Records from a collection
______

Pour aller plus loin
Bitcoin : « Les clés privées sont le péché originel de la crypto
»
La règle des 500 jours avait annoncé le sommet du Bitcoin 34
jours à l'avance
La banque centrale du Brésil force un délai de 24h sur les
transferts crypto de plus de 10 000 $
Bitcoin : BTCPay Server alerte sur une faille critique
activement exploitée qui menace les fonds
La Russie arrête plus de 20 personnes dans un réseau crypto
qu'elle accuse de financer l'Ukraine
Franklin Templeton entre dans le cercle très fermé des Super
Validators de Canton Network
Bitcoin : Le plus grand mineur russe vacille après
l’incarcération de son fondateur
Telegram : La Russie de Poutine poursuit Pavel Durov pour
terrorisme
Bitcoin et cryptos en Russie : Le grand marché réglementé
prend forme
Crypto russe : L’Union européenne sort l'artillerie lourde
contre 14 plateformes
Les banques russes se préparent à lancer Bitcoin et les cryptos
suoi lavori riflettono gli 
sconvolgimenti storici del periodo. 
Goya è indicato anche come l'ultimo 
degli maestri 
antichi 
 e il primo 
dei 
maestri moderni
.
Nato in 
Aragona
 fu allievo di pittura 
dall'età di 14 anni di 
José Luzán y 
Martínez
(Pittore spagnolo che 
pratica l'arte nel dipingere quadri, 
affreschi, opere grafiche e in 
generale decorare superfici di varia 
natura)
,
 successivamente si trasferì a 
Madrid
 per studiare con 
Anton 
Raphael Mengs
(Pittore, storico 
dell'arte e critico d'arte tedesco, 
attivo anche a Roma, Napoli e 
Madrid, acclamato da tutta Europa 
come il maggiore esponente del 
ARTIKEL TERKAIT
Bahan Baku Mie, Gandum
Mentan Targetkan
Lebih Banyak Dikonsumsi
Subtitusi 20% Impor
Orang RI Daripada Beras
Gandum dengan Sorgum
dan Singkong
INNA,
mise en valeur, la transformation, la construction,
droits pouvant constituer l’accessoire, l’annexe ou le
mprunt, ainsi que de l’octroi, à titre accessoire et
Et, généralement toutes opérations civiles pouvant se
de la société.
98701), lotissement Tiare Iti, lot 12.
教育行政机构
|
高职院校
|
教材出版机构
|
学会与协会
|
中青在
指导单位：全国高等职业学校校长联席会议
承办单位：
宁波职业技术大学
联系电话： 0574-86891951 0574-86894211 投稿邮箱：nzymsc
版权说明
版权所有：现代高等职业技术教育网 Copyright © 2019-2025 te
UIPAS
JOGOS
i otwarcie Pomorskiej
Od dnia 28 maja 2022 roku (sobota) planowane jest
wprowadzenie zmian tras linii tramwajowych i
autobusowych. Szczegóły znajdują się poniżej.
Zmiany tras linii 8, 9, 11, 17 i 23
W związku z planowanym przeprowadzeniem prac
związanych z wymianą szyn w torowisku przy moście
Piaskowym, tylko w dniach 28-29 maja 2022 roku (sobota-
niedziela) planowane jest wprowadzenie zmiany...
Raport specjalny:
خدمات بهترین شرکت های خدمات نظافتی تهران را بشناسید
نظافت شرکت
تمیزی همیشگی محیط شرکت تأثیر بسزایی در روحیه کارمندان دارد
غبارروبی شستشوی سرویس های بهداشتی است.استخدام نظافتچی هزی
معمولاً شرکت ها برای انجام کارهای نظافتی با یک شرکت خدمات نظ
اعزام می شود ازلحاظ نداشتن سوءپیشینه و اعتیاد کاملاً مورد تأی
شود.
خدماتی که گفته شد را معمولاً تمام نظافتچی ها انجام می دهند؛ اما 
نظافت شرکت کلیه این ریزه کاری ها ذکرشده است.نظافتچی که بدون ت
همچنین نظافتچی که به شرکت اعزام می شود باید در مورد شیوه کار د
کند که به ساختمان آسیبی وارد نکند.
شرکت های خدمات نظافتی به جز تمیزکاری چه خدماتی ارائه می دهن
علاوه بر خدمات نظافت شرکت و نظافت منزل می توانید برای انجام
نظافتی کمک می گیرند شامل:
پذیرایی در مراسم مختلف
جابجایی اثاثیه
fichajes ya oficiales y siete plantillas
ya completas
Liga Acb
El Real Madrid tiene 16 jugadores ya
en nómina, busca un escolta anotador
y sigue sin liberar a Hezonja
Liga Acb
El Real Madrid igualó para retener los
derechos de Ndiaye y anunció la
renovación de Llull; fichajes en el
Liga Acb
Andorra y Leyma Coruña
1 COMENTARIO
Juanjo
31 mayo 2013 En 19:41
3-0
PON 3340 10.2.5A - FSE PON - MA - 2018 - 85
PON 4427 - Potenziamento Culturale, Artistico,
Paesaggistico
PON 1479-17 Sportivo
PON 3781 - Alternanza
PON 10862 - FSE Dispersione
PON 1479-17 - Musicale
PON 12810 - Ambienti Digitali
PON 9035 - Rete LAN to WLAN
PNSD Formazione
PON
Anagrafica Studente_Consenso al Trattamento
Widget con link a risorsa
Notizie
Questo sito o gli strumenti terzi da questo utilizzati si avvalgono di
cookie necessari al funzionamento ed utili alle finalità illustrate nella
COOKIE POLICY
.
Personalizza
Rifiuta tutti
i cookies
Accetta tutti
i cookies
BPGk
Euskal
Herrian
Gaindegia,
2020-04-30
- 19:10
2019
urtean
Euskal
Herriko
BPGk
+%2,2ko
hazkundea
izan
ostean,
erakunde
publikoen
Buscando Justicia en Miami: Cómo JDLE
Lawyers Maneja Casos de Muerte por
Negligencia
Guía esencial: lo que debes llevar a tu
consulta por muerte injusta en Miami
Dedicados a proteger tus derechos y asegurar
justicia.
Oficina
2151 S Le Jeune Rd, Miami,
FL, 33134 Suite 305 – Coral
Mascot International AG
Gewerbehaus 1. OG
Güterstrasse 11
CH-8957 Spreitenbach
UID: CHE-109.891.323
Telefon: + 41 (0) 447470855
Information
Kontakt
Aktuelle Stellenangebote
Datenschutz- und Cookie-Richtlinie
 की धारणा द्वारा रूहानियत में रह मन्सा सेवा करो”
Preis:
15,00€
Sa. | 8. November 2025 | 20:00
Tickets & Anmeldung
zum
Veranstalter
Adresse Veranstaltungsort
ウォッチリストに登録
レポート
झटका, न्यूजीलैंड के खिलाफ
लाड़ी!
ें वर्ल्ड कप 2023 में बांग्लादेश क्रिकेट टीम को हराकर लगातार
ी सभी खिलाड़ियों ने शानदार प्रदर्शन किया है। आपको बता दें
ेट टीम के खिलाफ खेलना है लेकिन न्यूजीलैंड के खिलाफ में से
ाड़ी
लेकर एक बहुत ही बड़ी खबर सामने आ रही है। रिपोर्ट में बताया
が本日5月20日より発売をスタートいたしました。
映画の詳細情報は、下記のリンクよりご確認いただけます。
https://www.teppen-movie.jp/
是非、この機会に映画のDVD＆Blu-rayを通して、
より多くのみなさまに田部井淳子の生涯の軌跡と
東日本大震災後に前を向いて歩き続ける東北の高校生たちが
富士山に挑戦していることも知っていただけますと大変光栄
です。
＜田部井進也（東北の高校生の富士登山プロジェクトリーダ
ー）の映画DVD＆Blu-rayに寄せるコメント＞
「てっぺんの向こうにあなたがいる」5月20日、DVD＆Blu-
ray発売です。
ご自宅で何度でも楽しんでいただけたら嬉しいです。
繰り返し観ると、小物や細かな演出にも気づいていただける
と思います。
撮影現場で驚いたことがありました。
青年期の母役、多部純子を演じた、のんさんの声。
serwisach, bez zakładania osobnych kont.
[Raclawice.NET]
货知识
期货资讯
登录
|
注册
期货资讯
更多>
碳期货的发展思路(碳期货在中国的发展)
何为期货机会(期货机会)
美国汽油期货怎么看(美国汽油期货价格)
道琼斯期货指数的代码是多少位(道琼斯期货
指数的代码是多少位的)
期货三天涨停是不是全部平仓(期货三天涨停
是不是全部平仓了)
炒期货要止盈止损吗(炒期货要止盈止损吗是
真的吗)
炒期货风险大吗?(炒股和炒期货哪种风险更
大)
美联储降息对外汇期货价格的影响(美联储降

______

About this task:
Count the lines in the material above that contain the string "roku". Reply with the number only.

Result of the exercise:
2